Im nächsten Schritt wird das nun Grünmalz genannte Zwischenprodukt erst schonend getrocknet und dann mit Heißluft mehr oder minder stark gedarrt. Nach dieser abschließenden Röstung, die der Fachmann als Darren bezeichnet, ist das Malz fertig. Die Enzyme überstehen die Temperatur-Tortur zum Glück unbeschadet. Sie gehen in eine Art Standby-Modus, bis sie erneut aktiviert werden. Die Stunde ihrer Wiedererweckung schlägt im Sudhaus, wenn der Brauer das Malzschrot mit Wasser vermischt und erhitzt. Durch Feuchtigkeit und Wärme aus dem Schlaf gekitzelt, machen sich die Enzyme sofort ans Werk und bauen Stärke in Malzzucker um. Und der, wir wissen es, liefert dann den Grundstock für das segensreiche Gärwerk der Hefen.

Aromabooster und Farbenspender

Damit sind die Malzmeriten noch lange nicht ausgereizt. Denn beim Mälzen entstehen nicht nur stärkespaltende Enzyme, sondern vielfältigste Röstaromen und Farbnuancen, die später den Geschmack und das Aussehen des Biers wesentlich mitbestimmen. Wie das Malz ausfällt, hängt von der Dosierung der Hitze und der Dörrdauer ab. Je länger und stärker der Mälzer ihm einheizt, desto dunkler und aromatischer wird es. Die hellen Sorten wie etwa das Pilsner Malz, ergeben entsprechend goldene, getreidesüßliche Biere mit eher dezentem Malzcharakter. Aus stärker gedarrten Spielarten wie dem Münchner Malz werden entsprechend dunklere und ausgesprochen malzige Biere gebraut. Dazwischen liegt ein schier unerschöpfliches Feld feinster Tönungen und Abstufungen. An die 80 unterschiedliche Malze von golden bis schokoschwarz, von süß bis bitter und von fruchtig bis buttrig stehen experimentierlustigen Braukünstlern als Grundlage individueller Bierstile und Geschmackserlebnisse zur Verfügung.
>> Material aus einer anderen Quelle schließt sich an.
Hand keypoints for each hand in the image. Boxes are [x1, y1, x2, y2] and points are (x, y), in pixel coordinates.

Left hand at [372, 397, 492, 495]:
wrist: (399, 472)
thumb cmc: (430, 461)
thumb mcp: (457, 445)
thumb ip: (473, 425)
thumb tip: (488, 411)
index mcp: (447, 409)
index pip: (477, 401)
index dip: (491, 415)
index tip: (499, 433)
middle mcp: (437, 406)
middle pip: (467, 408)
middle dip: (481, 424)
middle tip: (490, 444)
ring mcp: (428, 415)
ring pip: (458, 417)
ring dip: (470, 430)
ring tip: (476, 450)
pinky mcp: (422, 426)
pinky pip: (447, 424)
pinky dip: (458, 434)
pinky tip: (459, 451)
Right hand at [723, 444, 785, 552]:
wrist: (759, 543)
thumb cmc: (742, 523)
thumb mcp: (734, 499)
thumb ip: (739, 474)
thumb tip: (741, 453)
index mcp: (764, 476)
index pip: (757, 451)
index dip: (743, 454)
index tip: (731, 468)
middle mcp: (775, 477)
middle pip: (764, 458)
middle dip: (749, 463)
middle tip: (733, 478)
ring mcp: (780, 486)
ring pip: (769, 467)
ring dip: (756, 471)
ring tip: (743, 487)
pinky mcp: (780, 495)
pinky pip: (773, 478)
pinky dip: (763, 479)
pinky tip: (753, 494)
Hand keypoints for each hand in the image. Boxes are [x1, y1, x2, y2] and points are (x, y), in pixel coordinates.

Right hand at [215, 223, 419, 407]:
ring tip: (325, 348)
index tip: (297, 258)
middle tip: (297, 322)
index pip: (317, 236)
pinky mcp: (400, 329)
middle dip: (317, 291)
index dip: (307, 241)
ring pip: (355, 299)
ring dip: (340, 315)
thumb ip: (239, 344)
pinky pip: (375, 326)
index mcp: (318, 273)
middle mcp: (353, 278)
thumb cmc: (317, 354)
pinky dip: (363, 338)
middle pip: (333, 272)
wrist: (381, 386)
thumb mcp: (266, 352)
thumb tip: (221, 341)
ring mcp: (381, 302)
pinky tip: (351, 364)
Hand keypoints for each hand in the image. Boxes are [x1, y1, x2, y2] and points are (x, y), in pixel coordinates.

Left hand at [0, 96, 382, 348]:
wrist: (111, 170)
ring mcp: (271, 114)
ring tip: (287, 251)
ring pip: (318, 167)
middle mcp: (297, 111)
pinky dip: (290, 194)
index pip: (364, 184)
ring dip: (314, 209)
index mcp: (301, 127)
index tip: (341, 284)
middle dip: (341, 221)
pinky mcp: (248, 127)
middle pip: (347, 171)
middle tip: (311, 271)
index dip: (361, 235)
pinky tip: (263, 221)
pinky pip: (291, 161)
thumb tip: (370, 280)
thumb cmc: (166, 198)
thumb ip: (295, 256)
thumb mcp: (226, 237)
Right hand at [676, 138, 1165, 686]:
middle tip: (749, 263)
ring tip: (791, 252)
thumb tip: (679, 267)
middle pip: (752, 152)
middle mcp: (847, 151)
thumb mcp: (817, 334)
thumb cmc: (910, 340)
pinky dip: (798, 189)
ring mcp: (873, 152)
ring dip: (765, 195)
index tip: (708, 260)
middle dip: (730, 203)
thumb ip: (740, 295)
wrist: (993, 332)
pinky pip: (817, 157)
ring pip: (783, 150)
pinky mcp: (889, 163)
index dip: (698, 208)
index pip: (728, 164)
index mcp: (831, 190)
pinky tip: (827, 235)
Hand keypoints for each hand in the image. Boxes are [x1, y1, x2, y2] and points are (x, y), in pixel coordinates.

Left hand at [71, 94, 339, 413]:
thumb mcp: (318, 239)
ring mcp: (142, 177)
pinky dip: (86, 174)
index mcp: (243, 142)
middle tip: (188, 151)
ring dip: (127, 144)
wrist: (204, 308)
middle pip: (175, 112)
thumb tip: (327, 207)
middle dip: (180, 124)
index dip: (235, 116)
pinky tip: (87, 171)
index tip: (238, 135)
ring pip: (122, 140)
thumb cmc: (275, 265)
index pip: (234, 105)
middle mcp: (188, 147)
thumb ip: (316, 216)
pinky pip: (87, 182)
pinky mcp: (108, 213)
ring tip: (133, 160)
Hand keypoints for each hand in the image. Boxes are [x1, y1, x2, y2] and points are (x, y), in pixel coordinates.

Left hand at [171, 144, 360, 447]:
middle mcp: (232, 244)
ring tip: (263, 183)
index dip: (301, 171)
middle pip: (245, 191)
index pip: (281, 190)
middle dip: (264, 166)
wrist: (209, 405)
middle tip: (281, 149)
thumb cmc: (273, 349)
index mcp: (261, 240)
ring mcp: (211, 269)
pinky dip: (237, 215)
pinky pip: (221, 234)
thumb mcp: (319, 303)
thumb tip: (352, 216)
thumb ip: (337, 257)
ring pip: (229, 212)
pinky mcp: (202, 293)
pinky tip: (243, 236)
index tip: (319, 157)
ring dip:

Lockerungsübungen und Bräunungshilfen

Brauer und Brauereien sind zwar mit Abstand die größten, aber beileibe nicht die einzigen Malzverbraucher. Ein nicht unbeträchtlicher Teil kommt als Malzmehl oder Backmalz in gängigen Backmitteln zum Einsatz. Und auch hier dreht sich alles um die beim Mälzen gebildeten Enzyme. Sie spalten, wie sie das beim Brauen ebenso tun, die Mehlstärke auf und stellen der Backhefe rasch große Mengen vergärbaren Zuckers bereit. Dadurch geht der Teig schneller und stärker auf, er wird lockerer und vergrößert sein Volumen. Der nicht von den Hefen verbrauchte Zucker macht außerdem die Kruste rösch und färbt sie appetitlich braun.

Helden des Getreideadels

Ob Bier, Whisky, Malztrunk, Malzkaffee oder Malzbonbon - Malz ist in aller Munde. Und zum Glück gibt es Spezialisten, die diesen so alltäglichen und doch so unbekannten Rohstoff sachkundig herstellen. Egal ob wir Malzprodukte lutschen, schlürfen, beißen, kauen oder trinken, vom Können, vom Wissen und vom Eifer dieser Meister ihres Fachs profitieren wir alle. Auf sie kommt es an. Das wusste übrigens auch schon unser Lehrbuch von 1791: "Wäre aber dieses nicht, dass nämlich Klugheit, Erfahrung und unermüdeter Fleiß erfordert würde, so könnte ein jeder mälzen."